--- Exercise directions ---
All that is wanted is the lines from the first line of the listing below through the line containing "Figure 6. Exit", written out exactly with pictures left out.

--- Source data ---
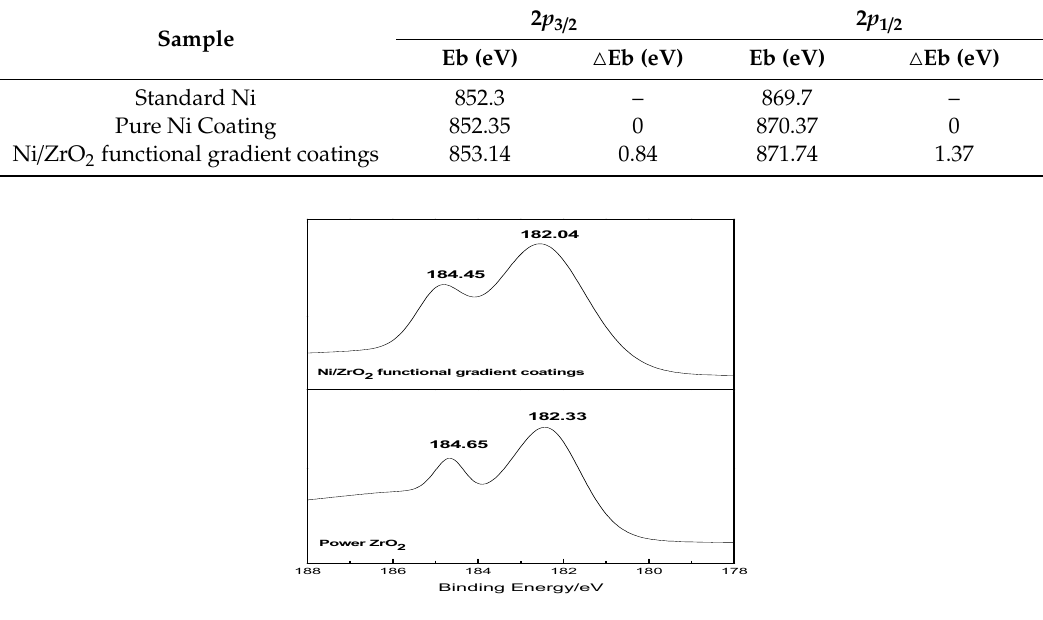
Figure 14. XPS spectrum of Ni element. Table 7. 2 p electron bonding energies of each Ni coating.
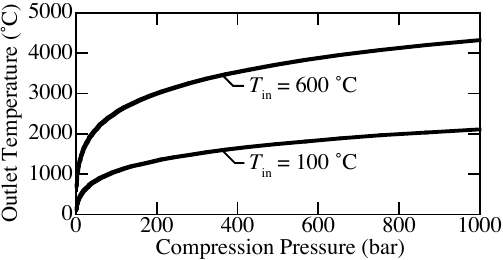
Figure 6. Exit temperature for isentropic compression from 1 to 1000 bar at inlet temperatures of 100 ◦ C and 600 ◦ C. Recommended use of the Helmholtz EOS is for temperatures below 727 ◦ C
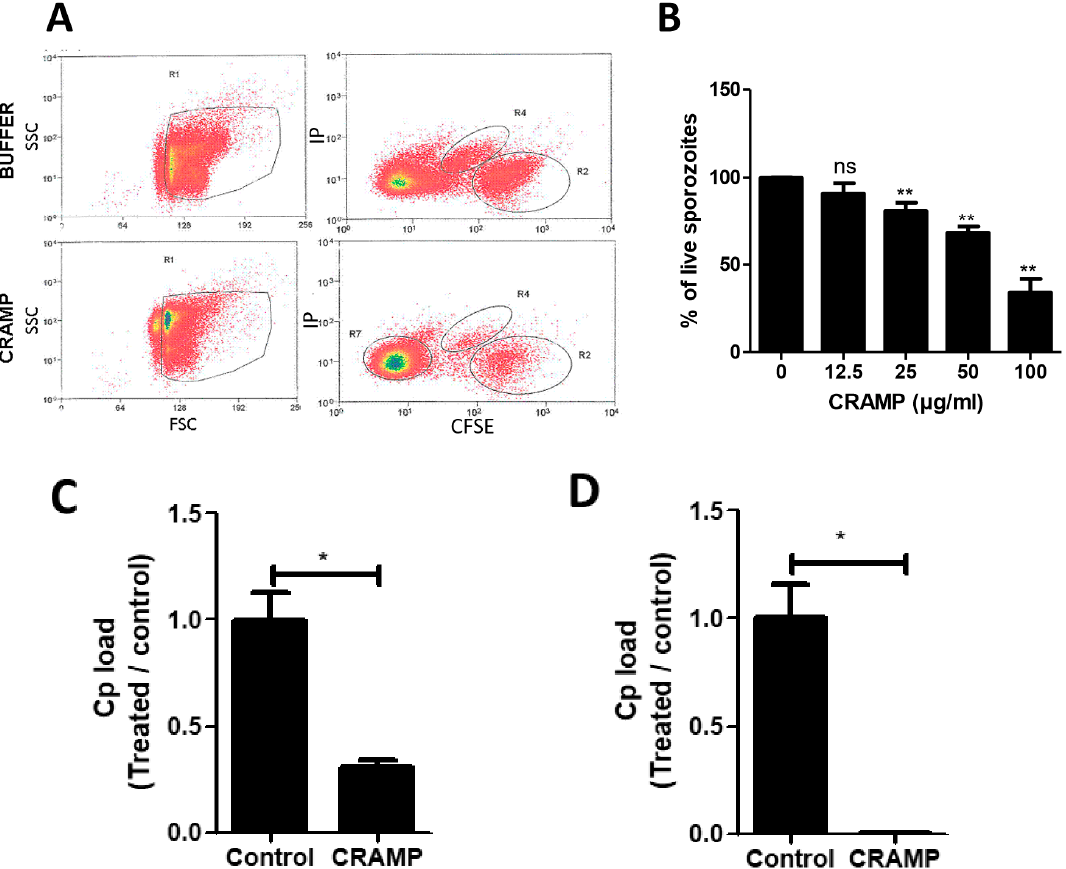
Figure 5. CRAMP displays antimicrobial activity against C. parvum sporozoites. ( A ) C. parvum sporozoites were purified and incubated with 50 µg/mL ( A ) or with different doses ( B ) of CRAMP for 3 h at 37 °C in phosphate buffer containing 50mM NaCl. Sporozoites were incubated with CFDA-SE (8 µg/mL) and propidium iodide (5 µg/mL) to assess their viability by flow cytometry ( A , B ). Oocysts ( C ) and sporozoites ( D ) of C. parvum were incubated for 3 h with 100 µg/mL of CRAMP before their addition to mICcl2 cells (MOI 10). The infection rate was analyzed by quantifying C. parvum 18S RNA 24 h later by qRT-PCR. Statistical analyses* p < 0.05, ** p < 0.001.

--- Reply ---
Figure 14. XPS spectrum of Ni element. Table 7. 2 p electron bonding energies of each Ni coating.
Figure 6. Exit temperature for isentropic compression from 1 to 1000 bar at inlet temperatures of 100 ◦ C and 600 ◦ C. Recommended use of the Helmholtz EOS is for temperatures below 727 ◦ C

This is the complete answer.